_Required action_
Decide whether each statement agrees with the passage on refinery complexity below, answering yes or no and quoting the words from the passage that settle it. (a) Complexity factors for additional capabilities are additive. (b) The Nelson Index is a perfect measure for valuing a refinery. (c) Kerosene, as jet fuel, is the only product of a topping unit that is really directly marketable.

_Source text_
Additional capabilities like a vacuum unit, thermal units, etc., have higher complexity factors, which are additive - the higher the Nelson Index, the more complex and capable in general the refinery will be, and the higher its product stream value will be.
It is not a perfect measure for valuing a refinery, but it is a good start - it also factors in complexity as a measure of complexity/barrel, which is useful in comparing across different refinery operations.
An operation like BDOC's Nixon unit has a complexity index very near, if not 1.0 - it is likely possible to do a rough analysis of the Nixon unit from permit and other public documents to get a more accurate index. That value, combined with the known 15k bbl throughput would be a reasonable metric for BDCO's chances to do something like sell the operation at a profit.
Profitability and valuation of a refinery also relates to the type of operation. In the U.S., it is a tough road for CDU/ADU units, also known as topping or hydroskimming units.
These are not complete refinery systems. BDCO's Nixon unit appears to be a topping unit.
Topping units generate thin, to no margin - they have a tough time breaking even. The only product that is really directly marketable is kerosene, as jet fuel. The remainder, including resid, naphtha, and raw diesel need to be further refined for use. Without the ability to further refine, or "crack" these intermediate products, there is significant feedstock waste.
A topping unit is the "front-end" of a complete refinery. It would be a tough call to invest in an asset sale for a topping unit, because the investment to drive it into a profitable, higher margin operation would be substantial.

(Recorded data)
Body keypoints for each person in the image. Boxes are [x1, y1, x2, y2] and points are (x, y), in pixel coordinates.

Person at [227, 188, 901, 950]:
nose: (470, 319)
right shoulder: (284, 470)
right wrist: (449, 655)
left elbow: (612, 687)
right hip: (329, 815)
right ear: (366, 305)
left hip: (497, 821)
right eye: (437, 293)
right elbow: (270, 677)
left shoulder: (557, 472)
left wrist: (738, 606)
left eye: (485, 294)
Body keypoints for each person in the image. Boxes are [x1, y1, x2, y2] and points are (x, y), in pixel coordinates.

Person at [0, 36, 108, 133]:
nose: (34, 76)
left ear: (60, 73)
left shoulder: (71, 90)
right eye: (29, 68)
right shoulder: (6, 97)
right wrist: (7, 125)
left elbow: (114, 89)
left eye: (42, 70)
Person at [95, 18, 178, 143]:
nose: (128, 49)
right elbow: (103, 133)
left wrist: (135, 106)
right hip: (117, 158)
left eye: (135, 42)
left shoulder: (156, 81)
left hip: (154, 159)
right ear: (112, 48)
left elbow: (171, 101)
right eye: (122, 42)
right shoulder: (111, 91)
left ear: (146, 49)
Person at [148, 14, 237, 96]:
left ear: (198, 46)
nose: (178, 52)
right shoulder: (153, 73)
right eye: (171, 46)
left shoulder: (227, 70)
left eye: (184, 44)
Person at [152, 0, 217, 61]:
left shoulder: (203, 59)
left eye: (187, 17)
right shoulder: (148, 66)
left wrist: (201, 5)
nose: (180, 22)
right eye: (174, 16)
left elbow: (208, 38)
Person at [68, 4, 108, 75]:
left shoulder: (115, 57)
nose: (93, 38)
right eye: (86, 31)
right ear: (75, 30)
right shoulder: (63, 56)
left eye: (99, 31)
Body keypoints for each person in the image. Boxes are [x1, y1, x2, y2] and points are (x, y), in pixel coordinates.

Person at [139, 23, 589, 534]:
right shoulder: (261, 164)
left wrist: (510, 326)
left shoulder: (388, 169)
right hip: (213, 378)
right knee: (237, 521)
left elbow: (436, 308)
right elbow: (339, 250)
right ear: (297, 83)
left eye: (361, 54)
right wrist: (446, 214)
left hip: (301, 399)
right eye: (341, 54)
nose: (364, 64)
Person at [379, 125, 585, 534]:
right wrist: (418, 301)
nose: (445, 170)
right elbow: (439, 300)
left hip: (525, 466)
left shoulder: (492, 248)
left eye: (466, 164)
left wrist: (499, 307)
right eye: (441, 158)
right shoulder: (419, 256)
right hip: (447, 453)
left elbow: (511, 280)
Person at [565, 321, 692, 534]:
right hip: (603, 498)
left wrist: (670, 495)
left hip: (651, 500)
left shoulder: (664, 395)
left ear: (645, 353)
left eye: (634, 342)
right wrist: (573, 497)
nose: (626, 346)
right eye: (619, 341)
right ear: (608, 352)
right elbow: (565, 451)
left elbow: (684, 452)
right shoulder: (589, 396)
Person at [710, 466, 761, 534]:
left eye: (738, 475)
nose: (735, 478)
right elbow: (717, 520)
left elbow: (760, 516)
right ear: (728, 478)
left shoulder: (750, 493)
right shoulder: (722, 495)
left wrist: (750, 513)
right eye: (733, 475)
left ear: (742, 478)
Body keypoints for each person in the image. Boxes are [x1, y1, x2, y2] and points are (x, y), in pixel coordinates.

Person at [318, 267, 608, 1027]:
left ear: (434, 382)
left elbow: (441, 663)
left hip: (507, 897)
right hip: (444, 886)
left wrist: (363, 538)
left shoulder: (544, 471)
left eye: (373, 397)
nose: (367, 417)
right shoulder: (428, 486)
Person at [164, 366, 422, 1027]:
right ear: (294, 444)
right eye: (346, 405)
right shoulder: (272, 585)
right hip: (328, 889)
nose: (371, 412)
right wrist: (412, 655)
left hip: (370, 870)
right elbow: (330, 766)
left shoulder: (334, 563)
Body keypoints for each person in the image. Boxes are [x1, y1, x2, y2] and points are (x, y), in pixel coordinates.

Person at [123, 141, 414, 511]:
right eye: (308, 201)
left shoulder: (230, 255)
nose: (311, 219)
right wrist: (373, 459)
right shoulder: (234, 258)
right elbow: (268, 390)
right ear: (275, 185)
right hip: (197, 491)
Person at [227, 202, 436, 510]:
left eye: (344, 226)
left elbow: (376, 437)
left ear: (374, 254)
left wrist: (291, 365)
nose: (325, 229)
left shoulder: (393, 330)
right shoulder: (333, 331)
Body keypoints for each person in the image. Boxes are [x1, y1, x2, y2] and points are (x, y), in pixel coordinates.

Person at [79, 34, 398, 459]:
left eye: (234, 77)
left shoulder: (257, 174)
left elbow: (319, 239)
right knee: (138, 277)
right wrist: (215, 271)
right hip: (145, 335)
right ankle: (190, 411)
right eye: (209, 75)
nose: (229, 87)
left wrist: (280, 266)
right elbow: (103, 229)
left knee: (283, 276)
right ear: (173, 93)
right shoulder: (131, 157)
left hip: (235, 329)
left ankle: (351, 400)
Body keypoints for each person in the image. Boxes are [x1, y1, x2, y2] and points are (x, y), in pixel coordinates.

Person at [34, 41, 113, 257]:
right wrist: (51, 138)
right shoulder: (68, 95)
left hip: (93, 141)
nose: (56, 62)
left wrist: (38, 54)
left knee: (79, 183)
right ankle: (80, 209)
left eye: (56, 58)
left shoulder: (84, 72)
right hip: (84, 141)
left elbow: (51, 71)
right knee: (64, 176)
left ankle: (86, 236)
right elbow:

_Task response_
(a) Yes: "Additional capabilities like a vacuum unit, thermal units, etc., have higher complexity factors, which are additive"
(b) No: "It is not a perfect measure for valuing a refinery, but it is a good start"
(c) Yes: "The only product that is really directly marketable is kerosene, as jet fuel."